AUFGABEN -
A - Wie viele Menschen wurden laut der Meldung über den Angriff auf das Boot im östlichen Pazifik am Sonntag getötet?
B - Führe die Meldung über den Angriff auf das Boot im östlichen Pazifik nach ihrem letzten Satz fort.

TEXT -
Das US-Militär hat nach eigenen Angaben ein weiteres mutmaßlich mit Drogen beladenes Boot im östlichen Pazifik angegriffen. Dabei seien am Sonntag (Ortszeit) drei Menschen getötet worden. Das teilte das US-Südkommando in einem Beitrag in sozialen Medien mit. Ein auf der Plattform X veröffentlichtes Video zeigt ein Boot, das explosionsartig in Flammen aufgeht. Wie in früheren Mitteilungen erklärte das Militär, Ziel seien mutmaßliche Drogenschmuggler entlang bekannter Drogenhandelsrouten gewesen.

Seit September vergangenen Jahres greifen die USA immer wieder Boote in der Karibik und im Pazifik an, die mit Drogen beladen sein sollen. Den Angaben zufolge wurden dabei bislang mindestens 186 Menschen getötet.

Gespeicherte Daten
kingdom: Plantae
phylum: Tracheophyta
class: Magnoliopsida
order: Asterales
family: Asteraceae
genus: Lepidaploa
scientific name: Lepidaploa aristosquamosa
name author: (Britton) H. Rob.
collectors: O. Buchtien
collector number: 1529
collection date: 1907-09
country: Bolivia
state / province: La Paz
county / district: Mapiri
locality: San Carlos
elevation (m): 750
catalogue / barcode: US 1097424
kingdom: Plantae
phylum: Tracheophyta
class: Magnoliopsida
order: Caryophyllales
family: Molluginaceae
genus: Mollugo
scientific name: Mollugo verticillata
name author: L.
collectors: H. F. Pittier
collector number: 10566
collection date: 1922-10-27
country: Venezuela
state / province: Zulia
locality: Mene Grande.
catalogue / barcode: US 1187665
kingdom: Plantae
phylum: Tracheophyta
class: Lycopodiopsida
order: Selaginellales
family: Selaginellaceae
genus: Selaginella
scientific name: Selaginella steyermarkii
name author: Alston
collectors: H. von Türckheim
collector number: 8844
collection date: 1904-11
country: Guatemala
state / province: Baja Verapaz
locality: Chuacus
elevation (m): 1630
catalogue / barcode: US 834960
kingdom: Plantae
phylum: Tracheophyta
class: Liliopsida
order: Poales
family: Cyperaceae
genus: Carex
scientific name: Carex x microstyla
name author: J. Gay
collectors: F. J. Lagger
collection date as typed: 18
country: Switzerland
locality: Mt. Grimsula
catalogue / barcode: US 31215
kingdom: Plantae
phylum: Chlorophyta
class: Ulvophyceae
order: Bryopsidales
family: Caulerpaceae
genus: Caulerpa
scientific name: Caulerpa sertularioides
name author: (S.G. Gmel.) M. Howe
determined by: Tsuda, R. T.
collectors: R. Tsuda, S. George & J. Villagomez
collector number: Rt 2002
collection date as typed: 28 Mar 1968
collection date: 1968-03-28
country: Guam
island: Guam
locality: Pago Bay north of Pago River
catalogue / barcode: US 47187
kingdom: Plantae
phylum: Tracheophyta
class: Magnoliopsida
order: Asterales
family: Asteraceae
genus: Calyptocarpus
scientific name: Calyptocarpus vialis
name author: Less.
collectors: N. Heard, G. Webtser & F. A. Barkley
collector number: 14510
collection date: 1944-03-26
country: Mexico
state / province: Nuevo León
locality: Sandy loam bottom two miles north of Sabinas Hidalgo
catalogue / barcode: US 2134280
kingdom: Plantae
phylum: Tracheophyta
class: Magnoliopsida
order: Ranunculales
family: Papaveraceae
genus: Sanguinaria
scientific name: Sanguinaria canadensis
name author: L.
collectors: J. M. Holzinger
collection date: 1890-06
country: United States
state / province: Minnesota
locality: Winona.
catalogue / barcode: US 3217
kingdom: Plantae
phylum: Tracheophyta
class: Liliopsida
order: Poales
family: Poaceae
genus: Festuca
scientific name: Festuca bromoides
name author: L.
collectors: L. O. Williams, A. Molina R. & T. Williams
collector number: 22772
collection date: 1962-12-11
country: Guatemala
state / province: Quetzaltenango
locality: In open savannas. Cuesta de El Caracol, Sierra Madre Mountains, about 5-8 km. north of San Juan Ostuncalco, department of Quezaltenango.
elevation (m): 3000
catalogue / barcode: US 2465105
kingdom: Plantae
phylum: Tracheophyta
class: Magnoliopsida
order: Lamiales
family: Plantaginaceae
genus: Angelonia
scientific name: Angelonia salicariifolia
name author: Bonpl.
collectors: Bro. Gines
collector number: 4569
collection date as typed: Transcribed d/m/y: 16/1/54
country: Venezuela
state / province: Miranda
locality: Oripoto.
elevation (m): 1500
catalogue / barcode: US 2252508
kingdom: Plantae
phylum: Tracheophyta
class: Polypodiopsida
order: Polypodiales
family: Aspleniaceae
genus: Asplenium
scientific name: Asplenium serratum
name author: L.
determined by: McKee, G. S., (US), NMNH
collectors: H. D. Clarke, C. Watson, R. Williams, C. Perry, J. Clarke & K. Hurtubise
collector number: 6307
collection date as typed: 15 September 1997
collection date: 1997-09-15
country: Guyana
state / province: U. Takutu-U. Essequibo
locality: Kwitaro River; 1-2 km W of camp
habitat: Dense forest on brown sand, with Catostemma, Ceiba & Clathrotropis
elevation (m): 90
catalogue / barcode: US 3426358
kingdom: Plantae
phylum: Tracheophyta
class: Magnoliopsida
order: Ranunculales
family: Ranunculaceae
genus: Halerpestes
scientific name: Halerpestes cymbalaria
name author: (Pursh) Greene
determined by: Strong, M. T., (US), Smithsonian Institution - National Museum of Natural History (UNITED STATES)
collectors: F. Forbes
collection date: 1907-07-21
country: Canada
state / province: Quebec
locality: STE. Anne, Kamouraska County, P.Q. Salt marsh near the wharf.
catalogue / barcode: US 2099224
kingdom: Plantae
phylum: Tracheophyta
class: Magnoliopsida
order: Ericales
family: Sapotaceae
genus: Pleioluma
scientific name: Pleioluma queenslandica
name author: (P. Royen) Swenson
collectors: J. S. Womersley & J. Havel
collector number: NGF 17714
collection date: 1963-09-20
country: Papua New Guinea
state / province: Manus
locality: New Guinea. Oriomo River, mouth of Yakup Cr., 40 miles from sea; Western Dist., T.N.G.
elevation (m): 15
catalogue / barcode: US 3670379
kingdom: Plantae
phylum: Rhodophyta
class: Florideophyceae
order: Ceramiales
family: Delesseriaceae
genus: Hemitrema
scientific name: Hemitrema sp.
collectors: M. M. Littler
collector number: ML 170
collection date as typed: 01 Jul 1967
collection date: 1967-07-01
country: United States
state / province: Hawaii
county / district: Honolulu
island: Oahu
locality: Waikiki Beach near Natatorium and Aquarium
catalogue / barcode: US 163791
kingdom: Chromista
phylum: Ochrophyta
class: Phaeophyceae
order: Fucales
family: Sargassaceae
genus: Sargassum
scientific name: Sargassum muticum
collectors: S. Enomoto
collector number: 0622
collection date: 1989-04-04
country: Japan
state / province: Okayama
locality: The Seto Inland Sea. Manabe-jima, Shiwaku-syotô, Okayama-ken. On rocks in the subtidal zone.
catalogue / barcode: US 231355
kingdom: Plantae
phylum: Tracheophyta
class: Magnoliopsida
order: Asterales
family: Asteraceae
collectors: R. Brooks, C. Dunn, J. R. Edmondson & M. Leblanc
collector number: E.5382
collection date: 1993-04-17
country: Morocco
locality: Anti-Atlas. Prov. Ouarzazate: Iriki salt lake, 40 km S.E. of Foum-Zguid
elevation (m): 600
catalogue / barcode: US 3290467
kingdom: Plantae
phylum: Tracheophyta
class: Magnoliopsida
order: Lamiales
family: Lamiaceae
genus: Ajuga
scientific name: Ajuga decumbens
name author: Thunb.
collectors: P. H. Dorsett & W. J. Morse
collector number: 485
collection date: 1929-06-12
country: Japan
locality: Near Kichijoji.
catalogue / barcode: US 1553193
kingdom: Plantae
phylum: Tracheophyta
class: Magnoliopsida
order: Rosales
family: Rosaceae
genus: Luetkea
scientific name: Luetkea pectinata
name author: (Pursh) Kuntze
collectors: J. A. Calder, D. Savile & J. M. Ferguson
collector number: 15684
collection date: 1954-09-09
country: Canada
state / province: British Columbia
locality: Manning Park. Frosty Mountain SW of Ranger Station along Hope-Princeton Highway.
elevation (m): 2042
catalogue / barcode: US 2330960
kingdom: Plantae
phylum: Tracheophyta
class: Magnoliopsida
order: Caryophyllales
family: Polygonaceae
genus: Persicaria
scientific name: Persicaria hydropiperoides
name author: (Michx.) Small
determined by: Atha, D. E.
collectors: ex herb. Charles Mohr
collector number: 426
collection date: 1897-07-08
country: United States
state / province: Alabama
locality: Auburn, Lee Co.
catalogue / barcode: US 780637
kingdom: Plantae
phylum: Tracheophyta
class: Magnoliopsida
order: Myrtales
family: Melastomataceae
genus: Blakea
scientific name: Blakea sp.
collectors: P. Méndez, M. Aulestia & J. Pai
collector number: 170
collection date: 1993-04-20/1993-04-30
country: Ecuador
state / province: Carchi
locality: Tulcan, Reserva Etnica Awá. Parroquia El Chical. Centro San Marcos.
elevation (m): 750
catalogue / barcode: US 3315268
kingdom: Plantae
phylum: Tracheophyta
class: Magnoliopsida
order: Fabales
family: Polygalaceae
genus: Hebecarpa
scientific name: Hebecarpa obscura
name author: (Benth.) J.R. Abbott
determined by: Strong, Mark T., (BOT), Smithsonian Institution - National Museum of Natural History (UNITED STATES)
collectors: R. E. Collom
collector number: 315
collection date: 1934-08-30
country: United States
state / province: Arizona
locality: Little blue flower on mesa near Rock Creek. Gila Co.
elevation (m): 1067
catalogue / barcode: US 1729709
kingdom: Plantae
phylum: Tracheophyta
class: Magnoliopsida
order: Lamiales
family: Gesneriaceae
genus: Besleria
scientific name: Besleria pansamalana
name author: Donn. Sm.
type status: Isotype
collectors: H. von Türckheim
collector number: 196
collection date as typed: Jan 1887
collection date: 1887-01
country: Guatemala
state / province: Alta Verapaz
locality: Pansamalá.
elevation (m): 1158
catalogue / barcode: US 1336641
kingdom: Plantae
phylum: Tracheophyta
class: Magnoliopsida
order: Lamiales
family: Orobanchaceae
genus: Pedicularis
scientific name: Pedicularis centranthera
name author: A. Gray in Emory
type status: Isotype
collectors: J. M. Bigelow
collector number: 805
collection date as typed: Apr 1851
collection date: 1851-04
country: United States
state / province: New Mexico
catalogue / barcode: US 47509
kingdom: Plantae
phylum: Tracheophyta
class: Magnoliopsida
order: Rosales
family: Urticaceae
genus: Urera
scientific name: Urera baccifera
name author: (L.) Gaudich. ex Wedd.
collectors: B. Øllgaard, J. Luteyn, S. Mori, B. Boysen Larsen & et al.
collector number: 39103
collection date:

GEORDNETE ANTWORTEN -
A - Drei Menschen.

B -
Präsident Donald Trump hatte zuvor erklärt, dass sich die USA in einem „bewaffneten Konflikt“ mit Kartellen in Lateinamerika befänden, und die Angriffe als notwendige Eskalation gerechtfertigt, um den Drogenfluss zu stoppen. Seine Regierung hat jedoch wenig Beweise vorgelegt, um diese Behauptungen zu untermauern. Kritiker stellen die Rechtmäßigkeit der Angriffe infrage. Trotz des Kriegs mit dem Iran haben die Angriffe zuletzt wieder zugenommen.